Tarantella / Lars Danielsson

タランテラ
 スウェーデンの名ベーシストLars DanielssonACTレーベルでの5枚目となる素晴らしい新作がリリースされました。彼が見出したポーランドの天才ピアニストLeszek Mozdzerとのデュオ・アルバム「Pasodoble」を以前紹介しましたが、今回はそのLeszekの他に新たにトランペット、ギター、ドラム三名のミュージシャンを加え、非常に多彩で美しい演奏を展開しています。

1: Pegasus
2: Melody On Wood
3: Traveller's Wife
4: Traveller's Defense
5: 1000 Ways
6: Ballet
7: Across The Sun
8: Introitus
9: Fiojo
10: Tarantella
11: Ballerina
12: The Madonna
13: Postludium

Lars Danielsson (double bass, cell, bass violin)
Leszek Mozdzer (piano,celesta,harpsichord)
Mathias Eick (trumpet)
John Parricelli (guiter)
Eric Harland (drums,percussion)

 本アルバムでのLarsの作曲および演奏は今までにも増して素晴らしいと思います。Leszekとの関係が成熟した事を受けて、更に一歩進んで自らの持てる才能を意欲的に発揮している印象を受けました。良く歌うベースは勿論のこと、チェロやバス・ヴァイオリンの演奏にも驚きました。特に3「Traveller's Wife」でのチェロ独奏は鳥肌が立つほど美しく感動的です。

 新たに加わったアーチストも無名の人ばかりですが、素晴らしい才能の持ち主ばかりです。1「Pegasus」でのMathias Eickのミュート・トランペットが醸し出すブルージーでいながらやはりどこか北欧的な清冽な雰囲気が冒頭から早くもこのアルバムの素晴らしさを予見させます。ギターのJohn Parricelliも東欧的雰囲気を持つ8「Introitus」で印象的なギターを聴かせ、ただ一人の黒人であるEric Harlandも黒人ならではのパーカッションのセンスが活きた5「1000 Ways」、10「Tarantella」や才能全開の12「The Madonna」でのドラムプレイで見事Larsの期待に応えています。それにしてもLarsはもうすっかりアメリカにおけるCharles MingusDave Hollandのような、若手育成の役割を担うヨーロピアン・ジャズの中心人物となりましたね。
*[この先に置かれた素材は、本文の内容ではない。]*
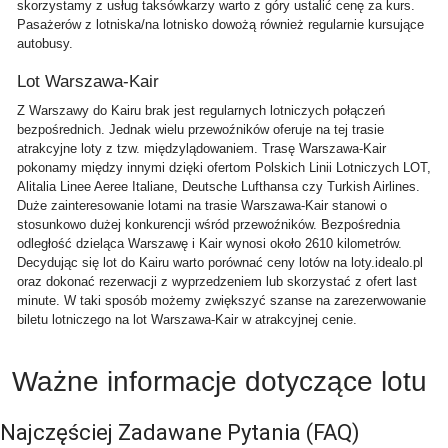
skorzystamy z usług taksówkarzy warto z góry ustalić cenę za kurs.
Pasażerów z lotniska/na lotnisko dowożą również regularnie kursujące
autobusy.
Lot Warszawa-Kair
Z Warszawy do Kairu brak jest regularnych lotniczych połączeń
bezpośrednich. Jednak wielu przewoźników oferuje na tej trasie
atrakcyjne loty z tzw. międzylądowaniem. Trasę Warszawa-Kair
pokonamy między innymi dzięki ofertom Polskich Linii Lotniczych LOT,
Alitalia Linee Aeree Italiane, Deutsche Lufthansa czy Turkish Airlines.
Duże zainteresowanie lotami na trasie Warszawa-Kair stanowi o
stosunkowo dużej konkurencji wśród przewoźników. Bezpośrednia
odległość dzieląca Warszawę i Kair wynosi około 2610 kilometrów.
Decydując się lot do Kairu warto porównać ceny lotów na loty.idealo.pl
oraz dokonać rezerwacji z wyprzedzeniem lub skorzystać z ofert last
minute. W taki sposób możemy zwiększyć szanse na zarezerwowanie
biletu lotniczego na lot Warszawa-Kair w atrakcyjnej cenie.
Ważne informacje dotyczące lotu
Najczęściej Zadawane Pytania
(FAQ)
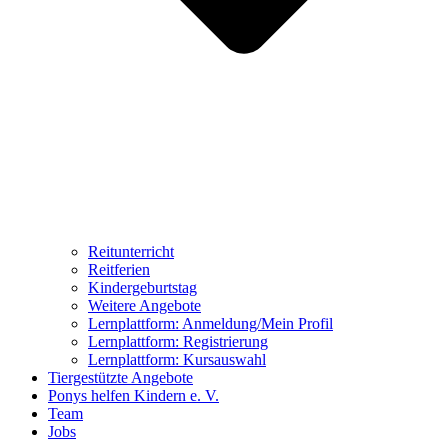
Reitunterricht
Reitferien
Kindergeburtstag
Weitere Angebote
Lernplattform: Anmeldung/Mein Profil
Lernplattform: Registrierung
Lernplattform: Kursauswahl
Tiergestützte Angebote
Ponys helfen Kindern e. V.
Team
Jobs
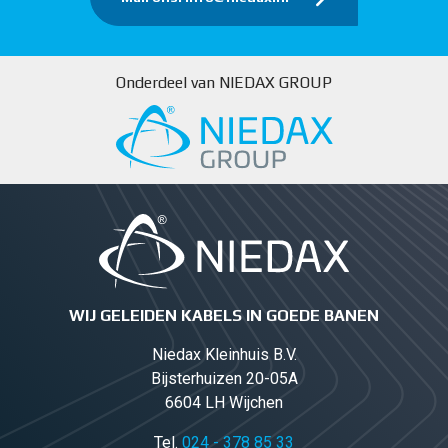
Onderdeel van NIEDAX GROUP
WIJ GELEIDEN KABELS IN GOEDE BANEN
Niedax Kleinhuis B.V.
Bijsterhuizen 20-05A
6604 LH Wijchen
Tel.
024 - 378 85 33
 そしてやはり最後に特筆すべきは私一押しのLeszek Mozdzerのピアニズム。このアルバムに於いても鮮烈な印象を残しています。冒頭の「Pegasus」から2「Melody On Wood」の流れに於いてヨーロピアン・ジャズのエッセンスを見事に提示し、13の「Postludium」でのLarsとのインタープレイで静謐な美の世界を織りなして最後を締めくくるまで、ありとあらゆるタッチに聴き惚れてしまいます。二人のインタープレイは既にバーチュオーゾの域に達した事をどの曲でも実感できました。
 先ほどLarsがDave Hollandに比肩しうると述べましたが、その伝でいえばLars&LeszekはHolland&Gonzalo Rubalcabaに勝るとも劣らないコンビであると思います。

 早くも今年最高のジャズアルバムの一つであることを予感させる傑作です。ぜひどうぞお聴きください。